**EXERCISE DETAILS:** Reproduce each line of the material exactly, minus any picture.

**DATA SUPPLIED:**
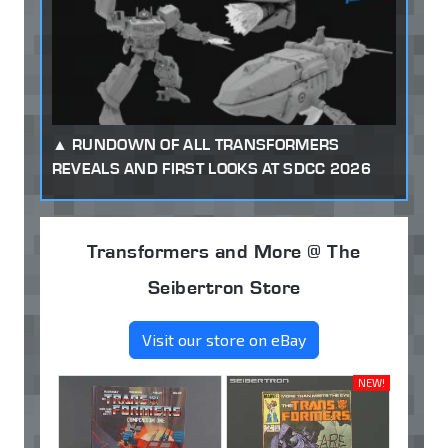
RUNDOWN OF ALL TRANSFORMERS
REVEALS AND FIRST LOOKS AT SDCC 2026
Transformers and More @ The
Seibertron Store
Visit our store on eBay
NEW!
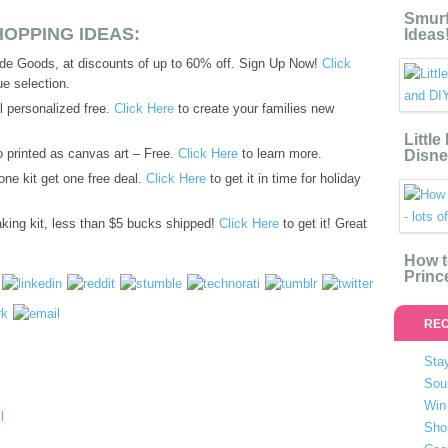
Smurf
OPPING IDEAS:
Ideas
de Goods, at discounts of up to 60% off. Sign Up Now!
Click
e selection.
 personalized free.
Click Here
to create your families new
Littl
o printed as canvas art – Free.
Click Here
to learn more.
Disne
ne kit get one free deal.
Click Here
to get it in time for holiday
ing kit, less than $5 bucks shipped!
Click Here
to get it! Great
How t
Princ
REC
Stay
Sou
Win 
Sho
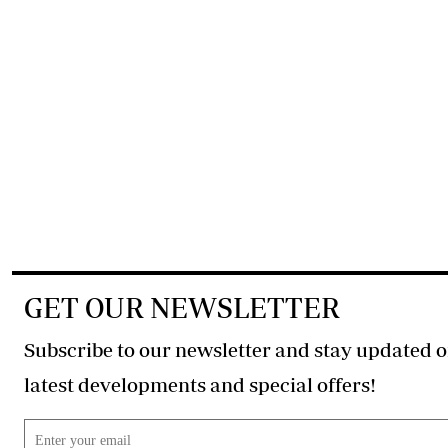
GET OUR NEWSLETTER
Subscribe to our newsletter and stay updated o
latest developments and special offers!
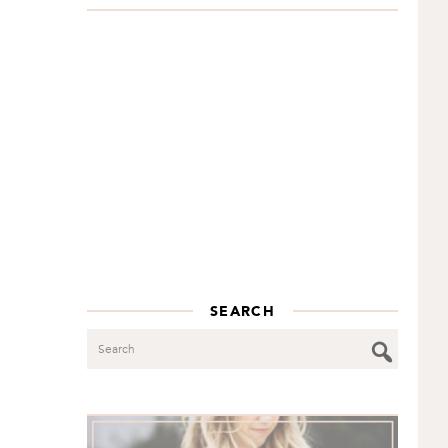
SEARCH
Search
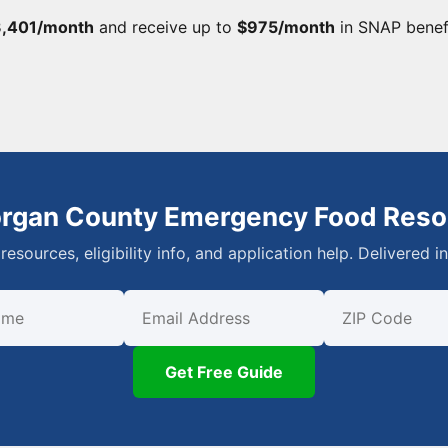
,401/month
and receive up to
$975/month
in SNAP benef
organ County Emergency Food Reso
resources, eligibility info, and application help. Delivered i
First Name
Email
ZIP Code
Get Free Guide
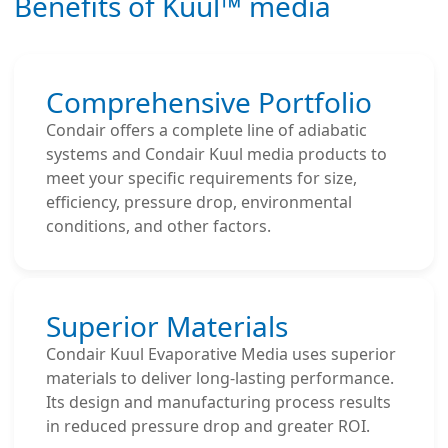
Benefits of Kuul™ media
Comprehensive Portfolio
Condair offers a complete line of adiabatic
systems and Condair Kuul media products to
meet your specific requirements for size,
efficiency, pressure drop, environmental
conditions, and other factors.
Superior Materials
Condair Kuul Evaporative Media uses superior
materials to deliver long-lasting performance.
Its design and manufacturing process results
in reduced pressure drop and greater ROI.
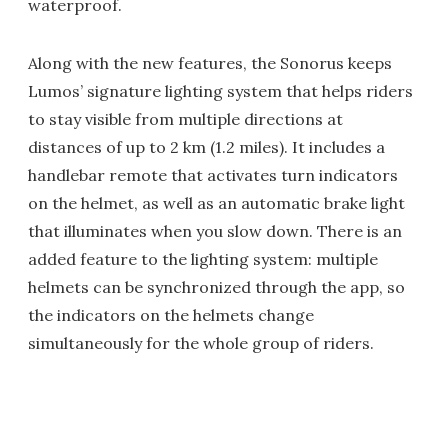
waterproof.
Along with the new features, the Sonorus keeps
Lumos’ signature lighting system that helps riders
to stay visible from multiple directions at
distances of up to 2 km (1.2 miles). It includes a
handlebar remote that activates turn indicators
on the helmet, as well as an automatic brake light
that illuminates when you slow down. There is an
added feature to the lighting system: multiple
helmets can be synchronized through the app, so
the indicators on the helmets change
simultaneously for the whole group of riders.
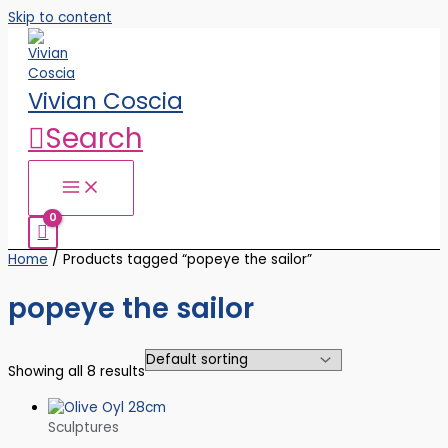
Skip to content
Vivian Coscia
Search
Home
/ Products tagged “popeye the sailor”
popeye the sailor
Showing all 8 results
Sculptures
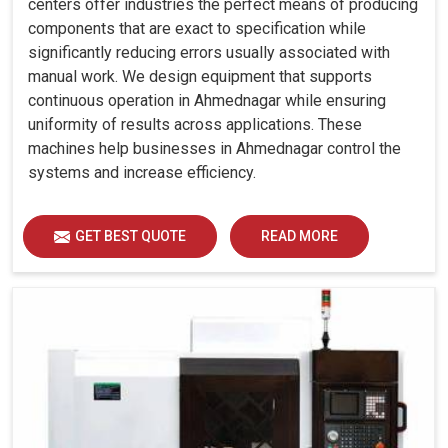
centers offer industries the perfect means of producing
components that are exact to specification while
significantly reducing errors usually associated with
manual work. We design equipment that supports
continuous operation in Ahmednagar while ensuring
uniformity of results across applications. These
machines help businesses in Ahmednagar control the
systems and increase efficiency.
GET BEST QUOTE
READ MORE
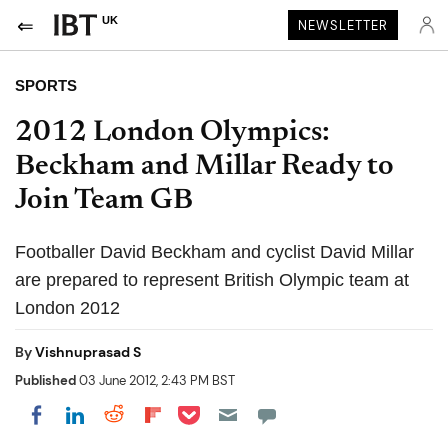
UK
NEWSLETTER
SPORTS
2012 London Olympics:
Beckham and Millar Ready to
Join Team GB
Footballer David Beckham and cyclist David Millar
are prepared to represent British Olympic team at
London 2012
By
Vishnuprasad S
Published
03 June 2012, 2:43 PM BST
Share on Pocket
Share on LinkedIn
Share on Reddit
Share on Flipboard
Share on Facebook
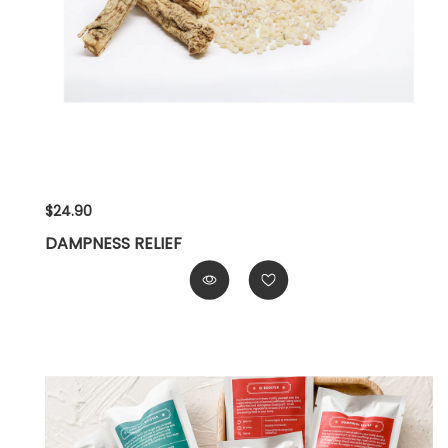
$24.90
DAMPNESS RELIEF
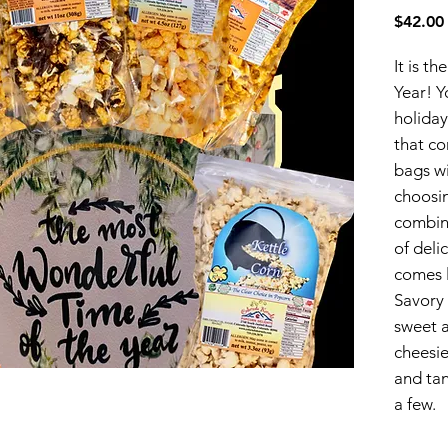
$42.00
It is t
Year! Y
holida
that co
bags wi
choosi
combin
of deli
comes l
Savory
sweet a
cheesie
and tan
a few.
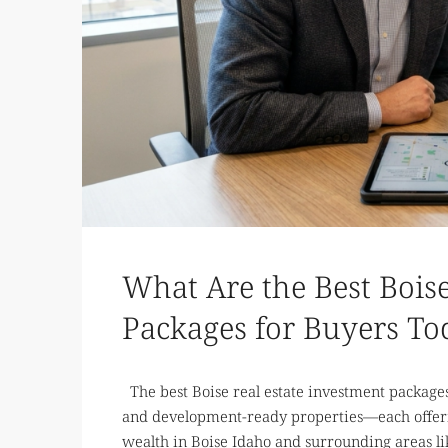
What Are the Best Boise
Packages for Buyers To
The best Boise real estate investment packages 
and development-ready properties—each offerin
wealth in Boise Idaho and surrounding areas lik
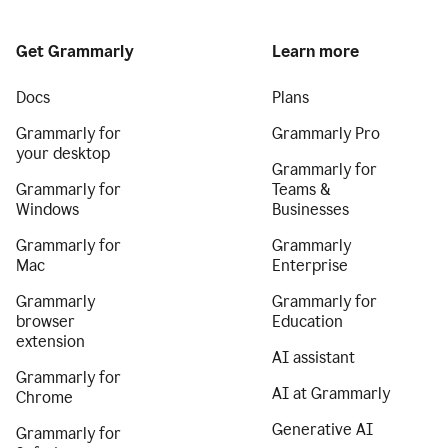
Get Grammarly
Learn more
Docs
Plans
Grammarly for
Grammarly Pro
your desktop
Grammarly for
Grammarly for
Teams &
Windows
Businesses
Grammarly for
Grammarly
Mac
Enterprise
Grammarly
Grammarly for
browser
Education
extension
AI assistant
Grammarly for
AI at Grammarly
Chrome
Generative AI
Grammarly for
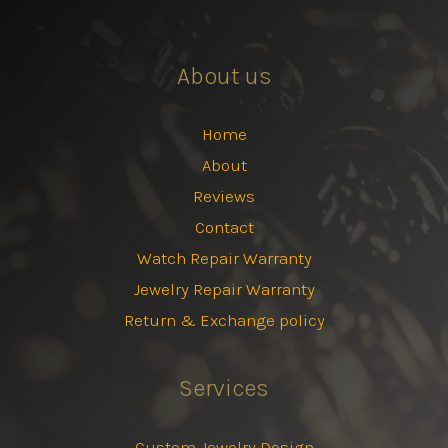
About us
Home
About
Reviews
Contact
Watch Repair Warranty
Jewelry Repair Warranty
Return & Exchange policy
Services
Custom Jewelry Design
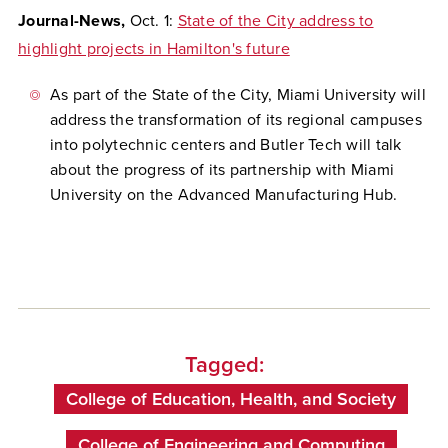
Journal-News,
Oct. 1:
State of the City address to
highlight projects in Hamilton's future
As part of the State of the City, Miami University will
address the transformation of its regional campuses
into polytechnic centers and Butler Tech will talk
about the progress of its partnership with Miami
University on the Advanced Manufacturing Hub.
Tagged:
College of Education, Health, and Society
College of Engineering and Computing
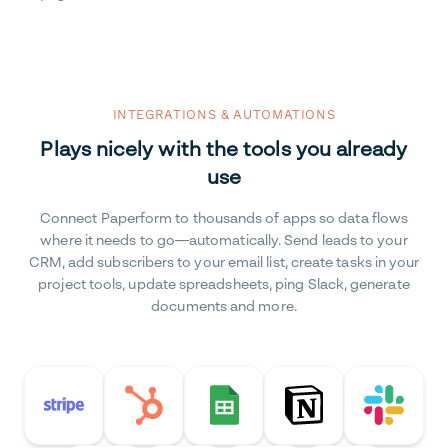
INTEGRATIONS & AUTOMATIONS
Plays nicely with the tools you already
use
Connect Paperform to thousands of apps so data flows
where it needs to go—automatically. Send leads to your
CRM, add subscribers to your email list, create tasks in your
project tools, update spreadsheets, ping Slack, generate
documents and more.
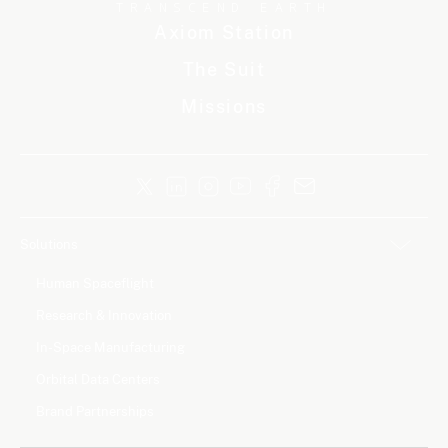
TRANSCEND EARTH
Axiom Station
The Suit
Missions
Solutions
Human Spaceflight
Research & Innovation
In-Space Manufacturing
Orbital Data Centers
Brand Partnerships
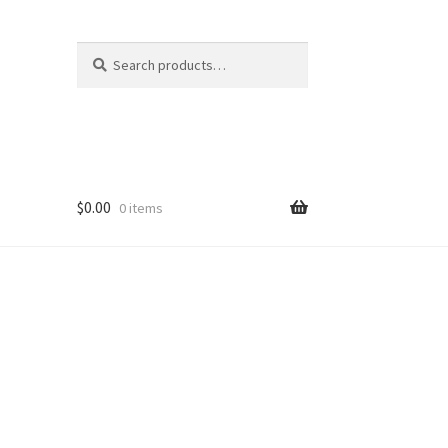
Search
Search
for:
$
0.00
0 items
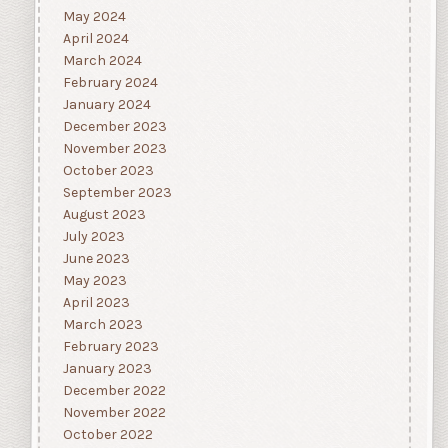
May 2024
April 2024
March 2024
February 2024
January 2024
December 2023
November 2023
October 2023
September 2023
August 2023
July 2023
June 2023
May 2023
April 2023
March 2023
February 2023
January 2023
December 2022
November 2022
October 2022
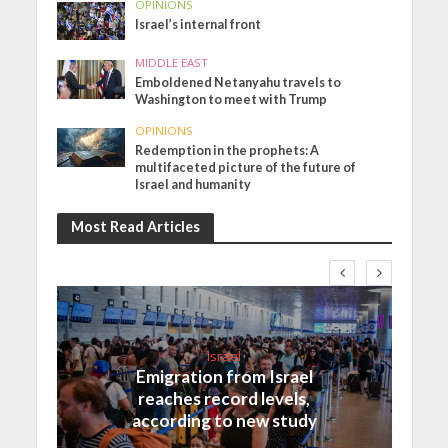
OPINIONS
Israel’s internal front
MIDDLE EAST
Emboldened Netanyahu travels to
Washington to meet with Trump
OPINIONS
Redemption in the prophets: A
multifaceted picture of the future of
Israel and humanity
Most Read Articles
Israel
Emigration from Israel
reaches record levels,
according to new study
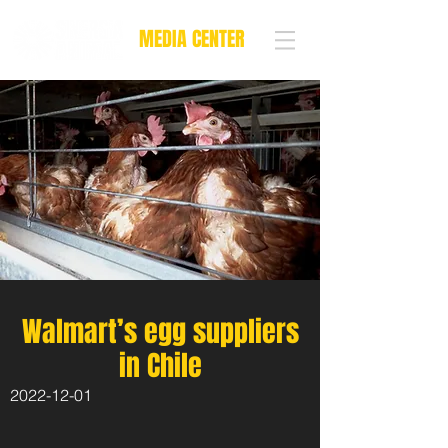
MEDIA CENTER
Walmart’s egg suppliers
in Chile
2022-12-01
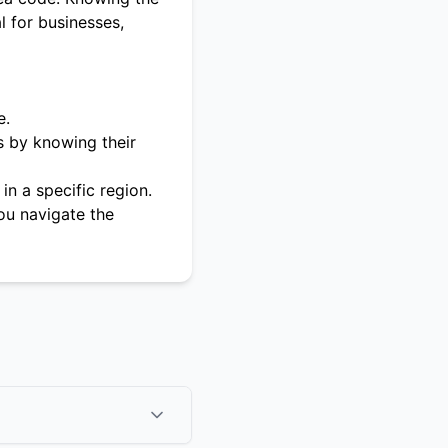
l for businesses,
e.
s by knowing their
in a specific region.
ou navigate the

**YOUR RESPONSE:**
RUNDOWN OF ALL TRANSFORMERS
REVEALS AND FIRST LOOKS AT SDCC 2026
Transformers and More @ The
Seibertron Store
Visit our store on eBay
NEW!
Smurf
OPPING IDEAS:
Ideas
de Goods, at discounts of up to 60% off. Sign Up Now!
Click
e selection.
 personalized free.
Click Here
to create your families new
Littl
o printed as canvas art – Free.
Click Here
to learn more.
Disne
ne kit get one free deal.
Click Here
to get it in time for holiday
ing kit, less than $5 bucks shipped!
Click Here
to get it! Great
How t
Princ
REC
Stay
Sou
Win 
Sho
GET OUR NEWSLETTER
Subscribe to our newsletter and stay updated o
latest developments and special offers!
SEARCH
Search
,401/month
and receive up to
$975/month
in SNAP benef
organ County Emergency Food Reso
resources, eligibility info, and application help. Delivered i
First Name
Email
ZIP Code
Get Free Guide
Benefits of Kuul™ media
Comprehensive Portfolio
Condair offers a complete line of adiabatic
systems and Condair Kuul media products to
meet your specific requirements for size,
efficiency, pressure drop, environmental
conditions, and other factors.
Superior Materials
Condair Kuul Evaporative Media uses superior
materials to deliver long-lasting performance.
Its design and manufacturing process results
in reduced pressure drop and greater ROI.
waterproof.
Along with the new features, the Sonorus keeps
Lumos’ signature lighting system that helps riders
to stay visible from multiple directions at
distances of up to 2 km (1.2 miles). It includes a
handlebar remote that activates turn indicators
on the helmet, as well as an automatic brake light
that illuminates when you slow down. There is an
added feature to the lighting system: multiple
helmets can be synchronized through the app, so
the indicators on the helmets change
simultaneously for the whole group of riders.
Skip to content
Vivian Coscia
Search
Home
/ Products tagged “popeye the sailor”
popeye the sailor
Showing all 8 results
Sculptures
centers offer industries the perfect means of producing
components that are exact to specification while
significantly reducing errors usually associated with
manual work. We design equipment that supports
continuous operation in Ahmednagar while ensuring
uniformity of results across applications. These
machines help businesses in Ahmednagar control the
systems and increase efficiency.
GET BEST QUOTE
READ MORE
UK
NEWSLETTER
SPORTS
2012 London Olympics:
Beckham and Millar Ready to
Join Team GB
Footballer David Beckham and cyclist David Millar
are prepared to represent British Olympic team at
London 2012
By
Vishnuprasad S
Published
03 June 2012, 2:43 PM BST
Share on Pocket
Share on LinkedIn
Share on Reddit
Share on Flipboard
Share on Facebook
$24.90
DAMPNESS RELIEF
$42.00
It is t
Year! Y
holida
that co
bags wi
choosi
combin
of deli
comes l
Savory
sweet a
cheesie
and tan
a few.
What Are the Best Boise
Packages for Buyers To
The best Boise real estate investment packages 
and development-ready properties—each offerin
wealth in Boise Idaho and surrounding areas lik
Get Grammarly
Learn more
Docs
Plans
Grammarly for
Grammarly Pro
your desktop
Grammarly for
Grammarly for
Teams &
Windows
Businesses
Grammarly for
Grammarly
Mac
Enterprise
Grammarly
Grammarly for
browser
Education
extension
AI assistant
Grammarly for
AI at Grammarly
Chrome
Generative AI
Grammarly for
About us
Home
About
Reviews
Contact
Watch Repair Warranty
Jewelry Repair Warranty
Return & Exchange policy
Services
Custom Jewelry Design
Journal-News,
Oct. 1:
State of the City address to
highlight projects in Hamilton's future
As part of the State of the City, Miami University will
address the transformation of its regional campuses
into polytechnic centers and Butler Tech will talk
about the progress of its partnership with Miami
University on the Advanced Manufacturing Hub.
Tagged:
College of Education, Health, and Society
College of Engineering and Computing
INTEGRATIONS & AUTOMATIONS
Plays nicely with the tools you already
use
Connect Paperform to thousands of apps so data flows
where it needs to go—automatically. Send leads to your
CRM, add subscribers to your email list, create tasks in your
project tools, update spreadsheets, ping Slack, generate
documents and more.
TRANSCEND EARTH
Axiom Station
The Suit
Missions
Solutions
Human Spaceflight
Research & Innovation
In-Space Manufacturing
Orbital Data Centers
Brand Partnerships
Search
Search
for:
$
0.00
0 items
May 2024
April 2024
March 2024
February 2024
January 2024
December 2023
November 2023
October 2023
September 2023
August 2023
July 2023
June 2023
May 2023
April 2023
March 2023
February 2023
January 2023
December 2022
November 2022
October 2022
OPINIONS
Israel’s internal front
MIDDLE EAST
Emboldened Netanyahu travels to
Washington to meet with Trump
OPINIONS
Redemption in the prophets: A
multifaceted picture of the future of
Israel and humanity
Most Read Articles
Israel
Emigration from Israel
reaches record levels,
according to new study
MEDIA CENTER
Walmart’s egg suppliers
in Chile
2022-12-01
l for businesses,
e.
s by knowing their
in a specific region.
ou navigate the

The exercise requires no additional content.